Items from a data source
BEGIN

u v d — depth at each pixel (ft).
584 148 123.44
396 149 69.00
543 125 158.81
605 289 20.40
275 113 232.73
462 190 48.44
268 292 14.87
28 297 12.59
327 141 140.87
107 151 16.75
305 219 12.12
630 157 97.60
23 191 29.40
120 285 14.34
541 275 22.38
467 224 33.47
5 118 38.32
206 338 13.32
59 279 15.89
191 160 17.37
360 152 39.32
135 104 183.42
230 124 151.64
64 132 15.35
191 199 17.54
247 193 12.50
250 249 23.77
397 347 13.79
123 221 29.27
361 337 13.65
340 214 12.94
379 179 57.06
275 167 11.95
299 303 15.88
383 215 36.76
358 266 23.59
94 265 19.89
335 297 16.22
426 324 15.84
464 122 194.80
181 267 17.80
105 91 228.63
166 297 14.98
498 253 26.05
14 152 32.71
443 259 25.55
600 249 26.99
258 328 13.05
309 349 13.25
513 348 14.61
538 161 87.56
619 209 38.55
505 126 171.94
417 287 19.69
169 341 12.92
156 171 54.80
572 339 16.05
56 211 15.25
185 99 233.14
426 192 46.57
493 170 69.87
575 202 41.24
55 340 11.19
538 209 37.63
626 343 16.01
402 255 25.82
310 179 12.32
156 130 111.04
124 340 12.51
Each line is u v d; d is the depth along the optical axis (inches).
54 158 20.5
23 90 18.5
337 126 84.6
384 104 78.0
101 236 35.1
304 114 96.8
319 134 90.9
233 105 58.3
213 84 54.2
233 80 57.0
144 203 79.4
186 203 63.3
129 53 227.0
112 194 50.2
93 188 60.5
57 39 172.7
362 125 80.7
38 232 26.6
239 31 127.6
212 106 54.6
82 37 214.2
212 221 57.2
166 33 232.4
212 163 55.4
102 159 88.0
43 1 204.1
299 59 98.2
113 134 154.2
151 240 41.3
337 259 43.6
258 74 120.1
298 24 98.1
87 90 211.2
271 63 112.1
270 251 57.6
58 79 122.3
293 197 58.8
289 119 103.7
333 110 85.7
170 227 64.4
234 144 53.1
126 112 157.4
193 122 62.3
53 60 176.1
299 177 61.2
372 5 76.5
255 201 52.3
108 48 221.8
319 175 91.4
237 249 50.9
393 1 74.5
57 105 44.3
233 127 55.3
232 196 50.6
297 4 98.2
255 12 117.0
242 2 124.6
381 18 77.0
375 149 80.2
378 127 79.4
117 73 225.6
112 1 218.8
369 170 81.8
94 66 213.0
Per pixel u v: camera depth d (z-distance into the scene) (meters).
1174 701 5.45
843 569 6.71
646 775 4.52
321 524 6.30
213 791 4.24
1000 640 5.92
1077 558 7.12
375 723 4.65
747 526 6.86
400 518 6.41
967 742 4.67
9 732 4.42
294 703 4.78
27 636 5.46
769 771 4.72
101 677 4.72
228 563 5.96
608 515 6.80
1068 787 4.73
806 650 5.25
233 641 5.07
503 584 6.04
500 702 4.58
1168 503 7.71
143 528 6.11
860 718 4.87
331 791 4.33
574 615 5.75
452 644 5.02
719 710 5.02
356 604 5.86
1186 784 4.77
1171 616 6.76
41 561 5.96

END

▶ **AIM OF THE EXERCISE**
Your answer should consist only of the lines from the one that holds "1174 701 5.45" to the end of the entries above, both ends included, each repeated exactly.

▶ **EXERCISE ANSWER**
1174 701 5.45
843 569 6.71
646 775 4.52
321 524 6.30
213 791 4.24
1000 640 5.92
1077 558 7.12
375 723 4.65
747 526 6.86
400 518 6.41
967 742 4.67
9 732 4.42
294 703 4.78
27 636 5.46
769 771 4.72
101 677 4.72
228 563 5.96
608 515 6.80
1068 787 4.73
806 650 5.25
233 641 5.07
503 584 6.04
500 702 4.58
1168 503 7.71
143 528 6.11
860 718 4.87
331 791 4.33
574 615 5.75
452 644 5.02
719 710 5.02
356 604 5.86
1186 784 4.77
1171 616 6.76
41 561 5.96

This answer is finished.